For the most part, generating sitemap entries for additional pages is pretty much superfluous. One objective of the sitemap is to tell search engine's where your important pages are, even if they aren't sufficiently linked together. The kind of pages that Google might have difficulty in finding via crawling in the normal way.
With that in mind, with the way content is structured in forums, sitemaps probably have limited benefit anyway, though they are certainly more useful for a new site or a site that has just migrated from somewhere else.
Though, forgetting that point, if Google can find your threads (be that via crawling or via sitemap submission) then it should be able to very easily find each page of the thread.

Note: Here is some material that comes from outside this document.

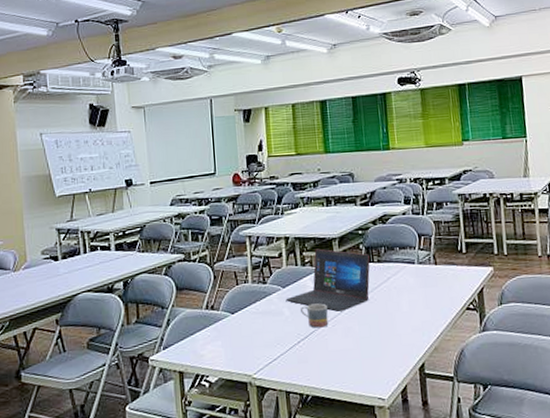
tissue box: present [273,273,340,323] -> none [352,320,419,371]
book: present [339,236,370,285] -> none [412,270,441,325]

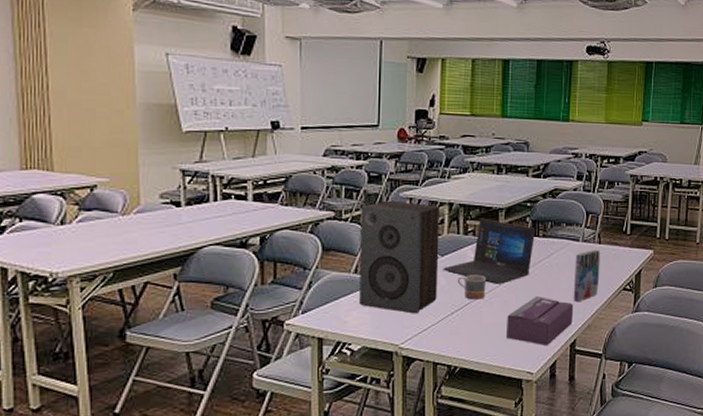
speaker: none [206,239,283,345] -> present [359,200,440,314]
tissue box: none [352,320,419,371] -> present [506,295,574,346]
book: none [412,270,441,325] -> present [573,249,600,302]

There's plenty of metadata in the HTML and links to find it.
I think you might be missing an important factor: the last page of a thread has the newest posts. By including last pages you inform google that threads have new content, which is an important purpose of sitemaps. Because it shows the need to crawl again. And because fresh content is an important ranking signal.
Google knows there's new content because we change the lastmod date in the Sitemap entry using the last_post_date of the thread. That's sufficient in this case.
. One objective of the sitemap is to tell search engine's where your important pages are, even if they aren't sufficiently linked together. The kind of pages that Google might have difficulty in finding via crawling in the normal way.
So what is better to find for Google? The first site of a thread or page 19?
It is very often that is not the best answer to a question on the first page. That's the reason why all pages should be in the sitemap.
I am testing this now because page 300, 500 or 800 of a thread is a deeplink and probably harder to get for google. Could be some interesting stuff on it to index. For large forums it could be a plus and easy to implement.
With 9mil posts on my forum the xf sitemap contains 270K threads and 190K of those indexed. With all pages of threads included 580K are send, so not much more, and 240K indexed. This means 50K pages of threads are already indexed and 340K not.
I am sending this in sitemaps of 10k a piece, makes it easier to open/check. After a few days i am seeing a small increase indexed pages, after a few weeks i will have more relevant data.
Hello I just noticed on my install, but also on this website, that the sitemaps do not include individual pages (above the first page obviously). When sitemap was an external add-on, it was the case (all the pages were included). Basically, a lot of canonical urls are missing from XF sitemaps...
I am sending this in sitemaps of 10k a piece, makes it easier to open/check. After a few days i am seeing a small increase indexed pages, after a few weeks i will have more relevant data.